PASSAGE:
|---|

AutoSTL: Automated Spatio-Temporal Multi-Task Learning

Authors: Zijian Zhang, Xiangyu Zhao, Hao Miao, Chunxu Zhang, Hongwei Zhao, Junbo Zhang

AAAI 2023 | Conference PDF | Archive PDF | Plain Text | LLM Run Details

Reproducibility Variable Result LLM Response
Research Type Experimental Extensive experiments on benchmark datasets verified that our model achieves state-of-the-art performance.
Researcher Affiliation Collaboration 1 College of Computer Science and Technology, Jilin University, China 2 School of Data Science, City University of Hong Kong, Hong Kong 3 Key Laboratory of Symbolic Computation and Knowledge Engineering of Ministry of Education, Jilin University, China 4 Department of Computer Science, Aalborg University, Denmark 5 JD Intelligent Cities Research, China 6 JD i City, JD Technology, China 7 Hong Kong Institute for Data Science, City University of Hong Kong, Hong Kong
Pseudocode No The paper describes its methodology using textual descriptions and mathematical formulas but does not include any pseudocode or algorithm blocks.

|---|

CHECK YOUR UNDERSTANDING:
**a.** Who are the authors listed in the AutoSTL summary?
**b.** Continue the AutoSTL summary past its last row.

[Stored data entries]

|---|

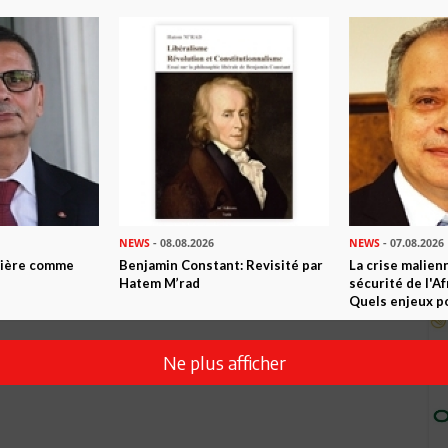
NEWS
- 08.08.2026
NEWS
- 07.08.2026
ntière comme
Benjamin Constant: Revisité par
La crise malien
Hatem M’rad
sécurité de l'A
Quels enjeux po
Ne plus afficher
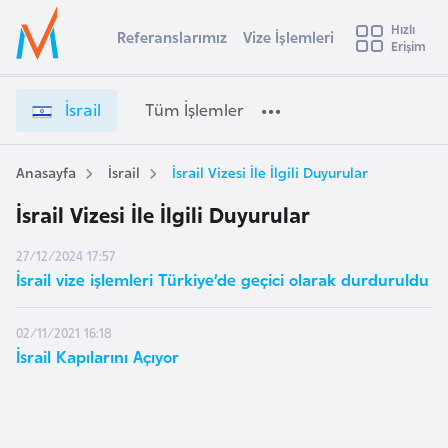
u
Hızlı
s
Referanslarımız
Vize İşlemleri
Başvuru yapmak istediğiniz ülkeyi seçin
Erişim
İ
Üye
t
Ülke Seçimi
Girişi
r
l
İsrail
Tüm İşlemler
a
l
e
y
Anasayfa
İsrail
İsrail Vizesi İle İlgili Duyurular
t
a
İsrail Vizesi İle İlgili Duyurular
i
A
27/12/2024 17:57
ş
v
İsrail vize işlemleri Türkiye’de geçici olarak durduruldu
u
i
s
02/11/2021 16:18
m
t
İsrail Kapılarını Açıyor
u
r
y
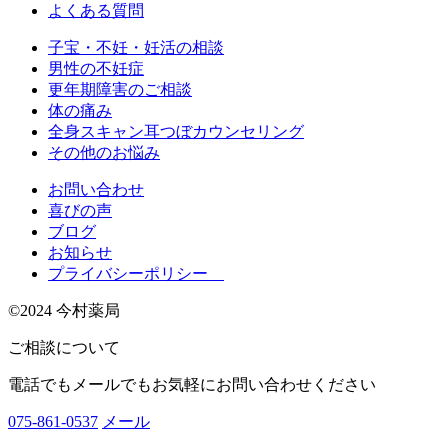
よくある質問
子宝・不妊・妊活の相談
男性の不妊症
更年期障害のご相談
体の痛み
全身スキャン耳つぼカウンセリング
その他のお悩み
お問い合わせ
喜びの声
ブログ
お知らせ
プライバシーポリシー
©2024 今村薬局
ご相談について
電話でもメールでもお気軽にお問い合わせください
075-861-0537
メール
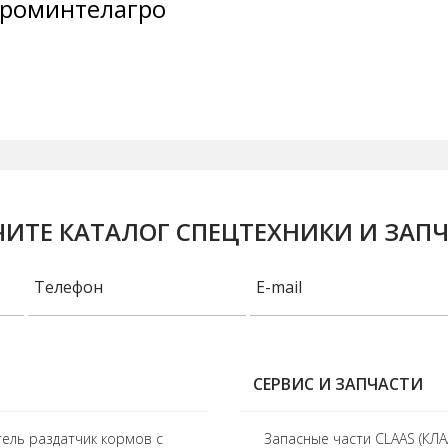
роминтелагро
ИТЕ КАТАЛОГ СПЕЦТЕХНИКИ И ЗАП
СЕРВИС И ЗАПЧАСТИ
ель раздатчик кормов с
Запасные части CLAAS (КЛА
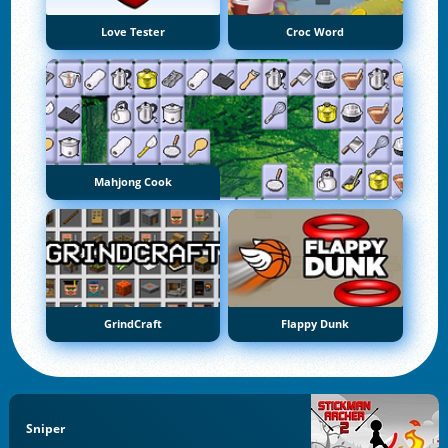
Love Tester
Croc Word
Mahjong Cook
GrindCraft
Flappy Dunk
Sniper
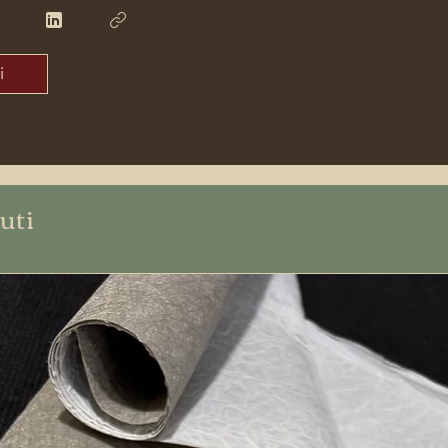
i
uti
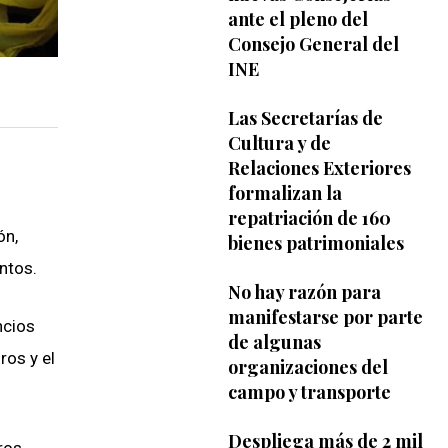
ante el pleno del
Consejo General del
INE
Las Secretarías de
Cultura y de
Relaciones Exteriores
formalizan la
repatriación de 160
ón,
bienes patrimoniales
ntos.
No hay razón para
manifestarse por parte
ncios
de algunas
ros y el
organizaciones del
campo y transporte
Despliega más de 2 mil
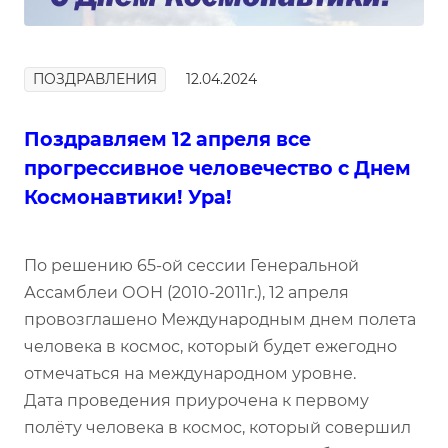
ПОЗДРАВЛЕНИЯ
12.04.2024
Поздравляем 12 апреля все
прогрессивное человечество с Днем
Космонавтики! Ура!
По решению 65-ой сессии Генеральной
Ассамблеи ООН (2010-2011г.), 12 апреля
провозглашено Международным днем полета
человека в космос, который будет ежегодно
отмечаться на международном уровне.
Дата проведения приурочена к первому
полёту человека в космос, который совершил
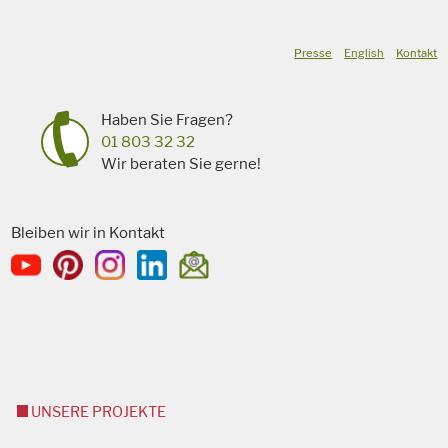
Presse
English
Kontakt
Haben Sie Fragen?
01 803 32 32
Wir beraten Sie gerne!
Bleiben wir in Kontakt
UNSERE PROJEKTE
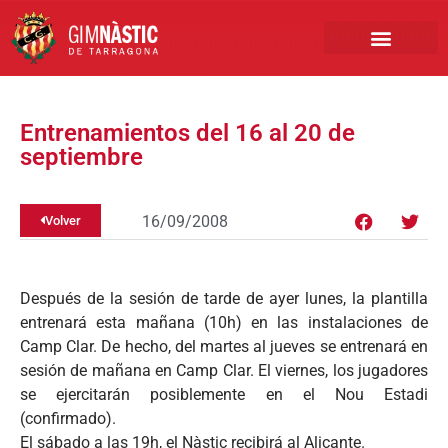
PRIMER EQUIPO
CLUB EMPRESA
INSCRIPCIONES FÚTBOL BASE
Entrenamientos del 16 al 20 de
septiembre
16/09/2008
Volver
Después de la sesión de tarde de ayer lunes, la plantilla
entrenará esta mañana (10h) en las instalaciones de
Camp Clar. De hecho, del martes al jueves se entrenará en
sesión de mañana en Camp Clar. El viernes, los jugadores
se ejercitarán posiblemente en el Nou Estadi
(confirmado).
El sábado a las 19h, el Nàstic recibirá al Alicante.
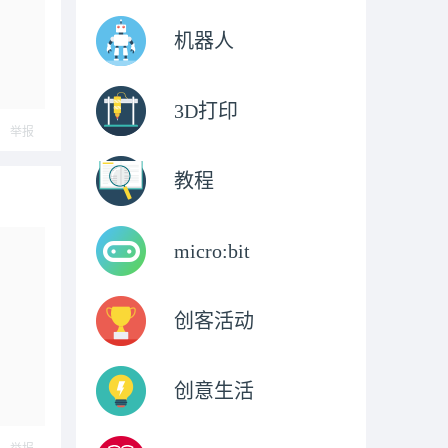
机器人
3D打印
举报
教程
micro:bit
创客活动
创意生活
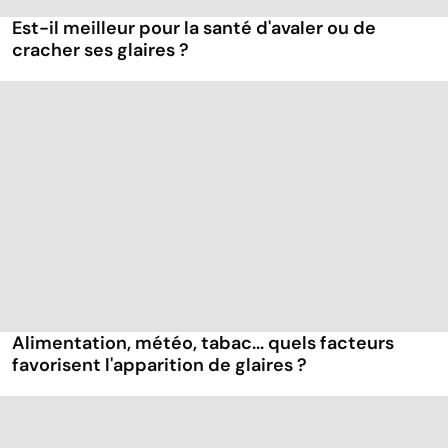
Est-il meilleur pour la santé d'avaler ou de
cracher ses glaires ?
Alimentation, météo, tabac... quels facteurs
favorisent l'apparition de glaires ?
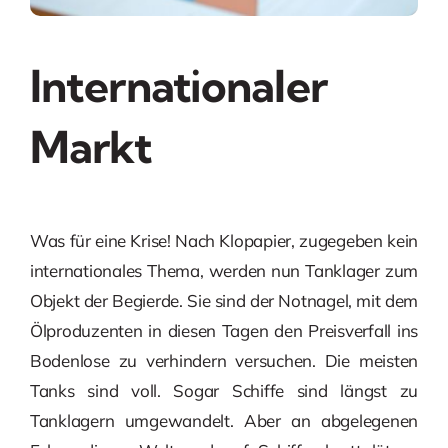
Internationaler
Markt
Was für eine Krise! Nach Klopapier, zugegeben kein
internationales Thema, werden nun Tanklager zum
Objekt der Begierde. Sie sind der Notnagel, mit dem
Ölproduzenten in diesen Tagen den Preisverfall ins
Bodenlose zu verhindern versuchen. Die meisten
Tanks sind voll. Sogar Schiffe sind längst zu
Tanklagern umgewandelt. Aber an abgelegenen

|---|

PER-TASK ANSWERS:
**a.** Zijian Zhang, Xiangyu Zhao, Hao Miao, Chunxu Zhang, Hongwei Zhao, Junbo Zhang

**b.**
Open Source Code No The paper does not provide a direct link to a source code repository or an explicit statement confirming the release of their code.
Open Datasets Yes We evaluate Auto STL on two commonly used real-world benchmark datasets of spatio-temporal prediction, i.e., NYC Taxi1 and PEMSD42. 1https://www1.nyc.gov/site/tlc/about/tlc-trip-record-data.page 2http://pems.dot.ca.gov/
Dataset Splits No The paper mentions using 'validation data' for optimization, but it does not specify the exact percentages or counts for training, validation, and test splits.
Hardware Specification No The paper does not specify any hardware details (e.g., GPU models, CPU types, or memory) used for running the experiments.
Software Dependencies No The paper does not provide specific version numbers for any software dependencies or libraries used in the implementation.
Experiment Setup Yes We predict the traffic attribute of the future 1 time interval based on the historical 12 time steps, i.e., |T| = 12. In terms of model structure, we assign 1 task-specific module and 1 shared module in each hidden layer, e.g., 3 modules in one hidden layer for two-tasks learning. We stack 3 hidden layers in total. We test hidden size in {16, 32, 64, 128}.